Problem to work on. Gather every line in the entries below that contains the word "database" and copy each of those lines in full.

Supplied material.
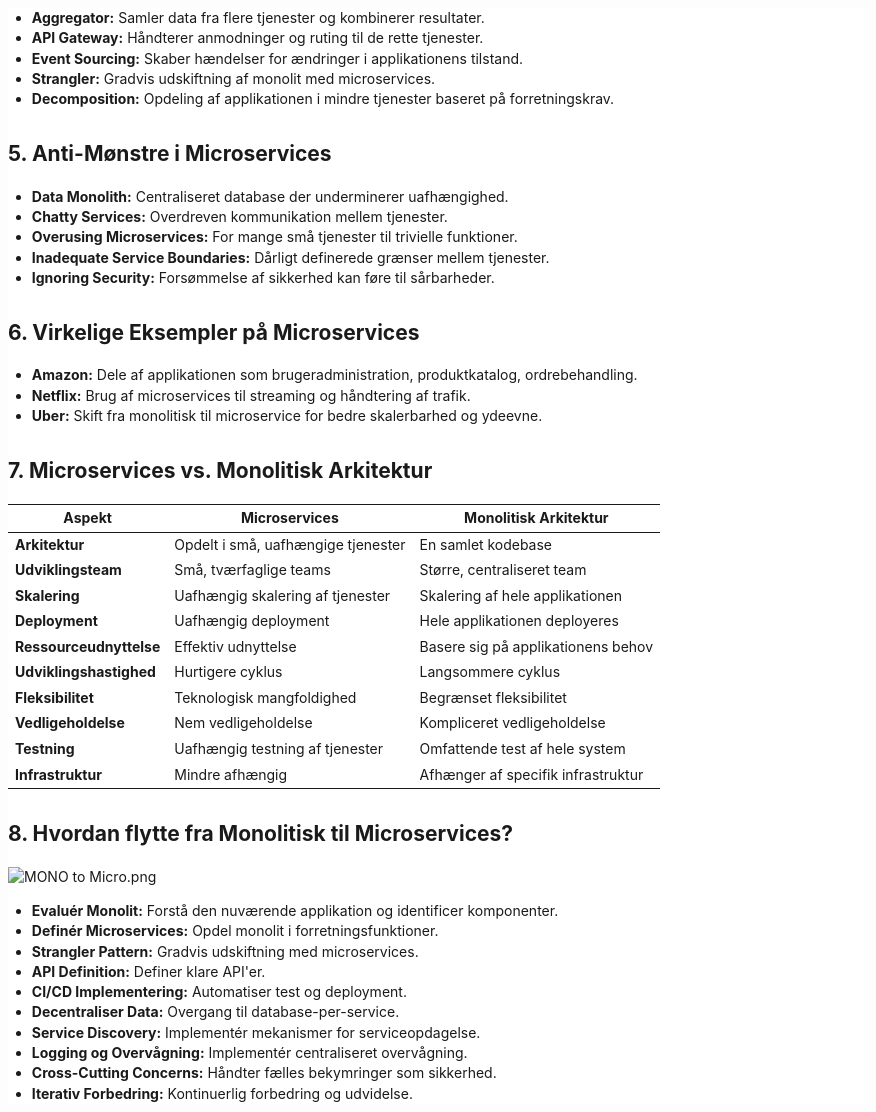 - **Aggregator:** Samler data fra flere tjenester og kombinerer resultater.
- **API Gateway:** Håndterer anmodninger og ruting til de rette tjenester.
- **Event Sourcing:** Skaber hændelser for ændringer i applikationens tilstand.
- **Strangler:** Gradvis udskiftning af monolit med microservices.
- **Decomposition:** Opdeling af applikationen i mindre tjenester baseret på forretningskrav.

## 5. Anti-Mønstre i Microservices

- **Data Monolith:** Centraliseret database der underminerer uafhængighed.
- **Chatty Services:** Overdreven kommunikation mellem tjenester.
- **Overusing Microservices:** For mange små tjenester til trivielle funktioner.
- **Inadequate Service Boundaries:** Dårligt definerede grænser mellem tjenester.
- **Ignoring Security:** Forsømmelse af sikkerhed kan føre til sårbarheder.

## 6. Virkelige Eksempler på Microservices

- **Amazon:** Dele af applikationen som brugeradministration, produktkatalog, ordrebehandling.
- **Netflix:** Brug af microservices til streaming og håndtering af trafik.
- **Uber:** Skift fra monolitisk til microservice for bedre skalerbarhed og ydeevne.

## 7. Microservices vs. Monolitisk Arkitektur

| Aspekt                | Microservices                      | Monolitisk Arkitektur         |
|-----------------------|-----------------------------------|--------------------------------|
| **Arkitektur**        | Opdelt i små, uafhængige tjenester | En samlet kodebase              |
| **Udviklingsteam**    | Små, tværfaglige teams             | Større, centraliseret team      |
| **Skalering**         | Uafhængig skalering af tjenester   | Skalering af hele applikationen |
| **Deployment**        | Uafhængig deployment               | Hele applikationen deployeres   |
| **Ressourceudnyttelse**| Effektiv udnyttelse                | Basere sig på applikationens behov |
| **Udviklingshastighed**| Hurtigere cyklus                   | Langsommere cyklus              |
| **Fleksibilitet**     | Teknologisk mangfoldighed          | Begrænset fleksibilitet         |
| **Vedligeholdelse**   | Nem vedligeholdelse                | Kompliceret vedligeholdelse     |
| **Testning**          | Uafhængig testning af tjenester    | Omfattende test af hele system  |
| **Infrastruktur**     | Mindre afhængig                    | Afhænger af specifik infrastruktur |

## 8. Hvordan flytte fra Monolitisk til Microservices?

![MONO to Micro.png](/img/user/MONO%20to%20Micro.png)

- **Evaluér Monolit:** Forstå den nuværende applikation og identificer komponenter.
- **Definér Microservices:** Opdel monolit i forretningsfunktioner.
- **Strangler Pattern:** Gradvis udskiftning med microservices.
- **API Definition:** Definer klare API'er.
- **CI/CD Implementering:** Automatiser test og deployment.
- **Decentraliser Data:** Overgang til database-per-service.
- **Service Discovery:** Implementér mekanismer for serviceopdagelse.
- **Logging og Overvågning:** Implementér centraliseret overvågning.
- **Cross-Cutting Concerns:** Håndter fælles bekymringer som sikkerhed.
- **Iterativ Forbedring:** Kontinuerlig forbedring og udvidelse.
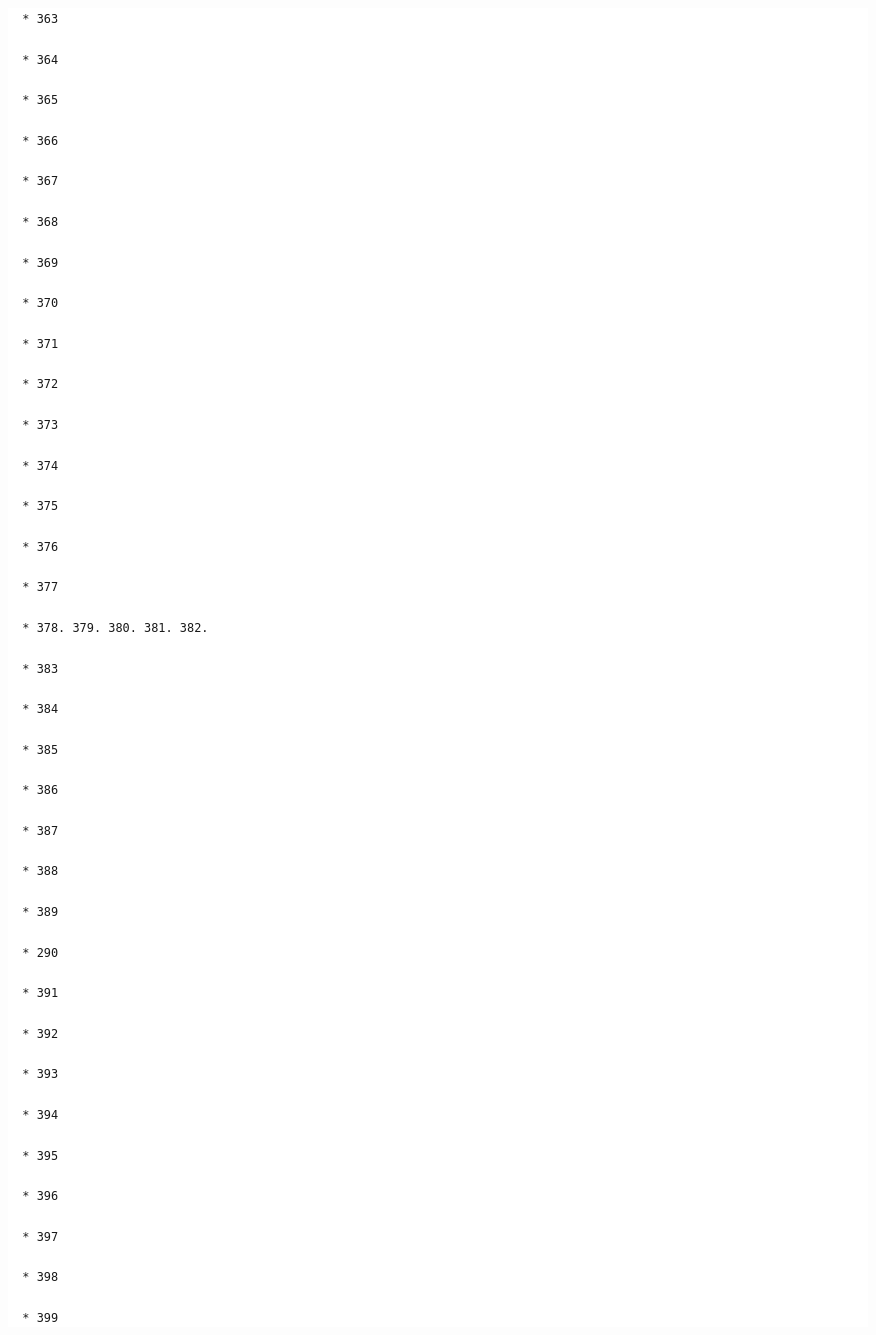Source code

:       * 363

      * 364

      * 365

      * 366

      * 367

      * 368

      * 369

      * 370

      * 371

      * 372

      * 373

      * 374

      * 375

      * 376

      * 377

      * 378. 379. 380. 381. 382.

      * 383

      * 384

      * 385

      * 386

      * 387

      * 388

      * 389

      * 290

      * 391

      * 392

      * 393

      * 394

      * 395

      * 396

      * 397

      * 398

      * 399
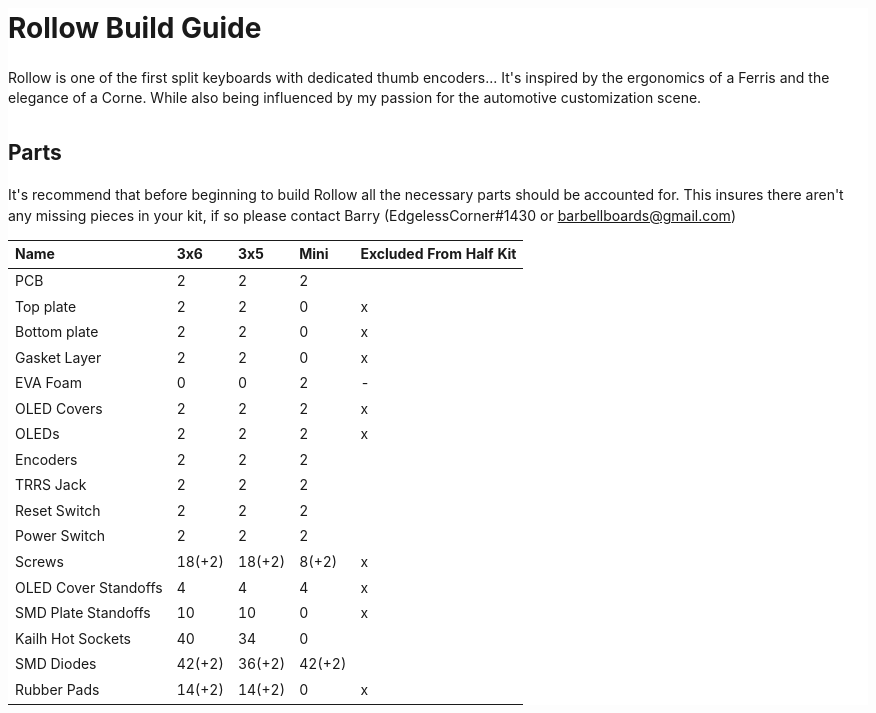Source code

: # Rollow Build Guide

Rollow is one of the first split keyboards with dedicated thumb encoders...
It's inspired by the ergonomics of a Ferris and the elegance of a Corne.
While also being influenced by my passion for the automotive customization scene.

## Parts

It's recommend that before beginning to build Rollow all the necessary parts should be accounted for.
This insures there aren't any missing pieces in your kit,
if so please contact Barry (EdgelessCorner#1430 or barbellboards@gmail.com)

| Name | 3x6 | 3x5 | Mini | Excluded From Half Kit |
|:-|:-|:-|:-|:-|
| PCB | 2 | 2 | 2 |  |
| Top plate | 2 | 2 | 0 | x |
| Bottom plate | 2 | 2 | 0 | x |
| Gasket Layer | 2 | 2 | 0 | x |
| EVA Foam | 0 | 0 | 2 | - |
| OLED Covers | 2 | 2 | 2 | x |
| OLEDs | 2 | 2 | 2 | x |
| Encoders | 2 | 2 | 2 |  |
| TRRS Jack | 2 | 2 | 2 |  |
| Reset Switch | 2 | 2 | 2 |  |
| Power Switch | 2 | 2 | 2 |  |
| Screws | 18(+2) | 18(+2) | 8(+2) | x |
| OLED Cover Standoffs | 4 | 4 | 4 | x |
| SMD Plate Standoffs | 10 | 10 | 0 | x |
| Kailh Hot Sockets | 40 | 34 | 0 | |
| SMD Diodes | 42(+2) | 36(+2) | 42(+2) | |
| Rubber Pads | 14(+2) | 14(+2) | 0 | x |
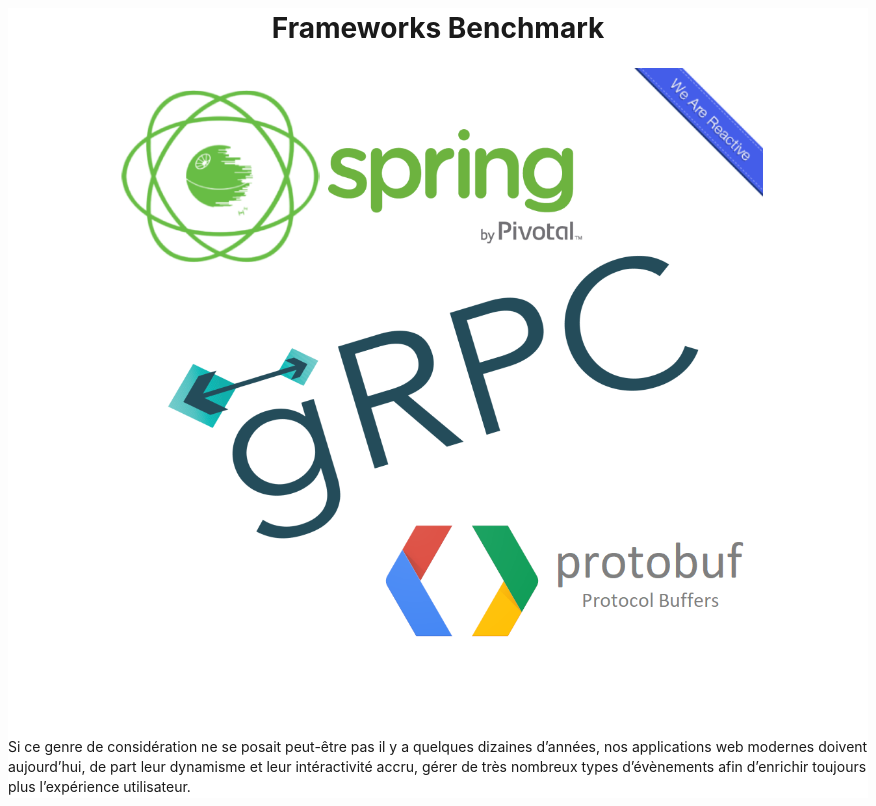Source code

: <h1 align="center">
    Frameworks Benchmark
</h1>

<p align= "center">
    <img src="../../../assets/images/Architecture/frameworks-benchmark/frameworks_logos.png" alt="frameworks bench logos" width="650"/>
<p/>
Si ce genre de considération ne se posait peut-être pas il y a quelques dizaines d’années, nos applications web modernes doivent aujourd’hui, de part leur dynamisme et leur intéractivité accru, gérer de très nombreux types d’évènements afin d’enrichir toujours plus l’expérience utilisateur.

Answer to this problem.
- **Data Monolith:** Centraliseret database der underminerer uafhængighed.
- **Decentraliser Data:** Overgang til database-per-service.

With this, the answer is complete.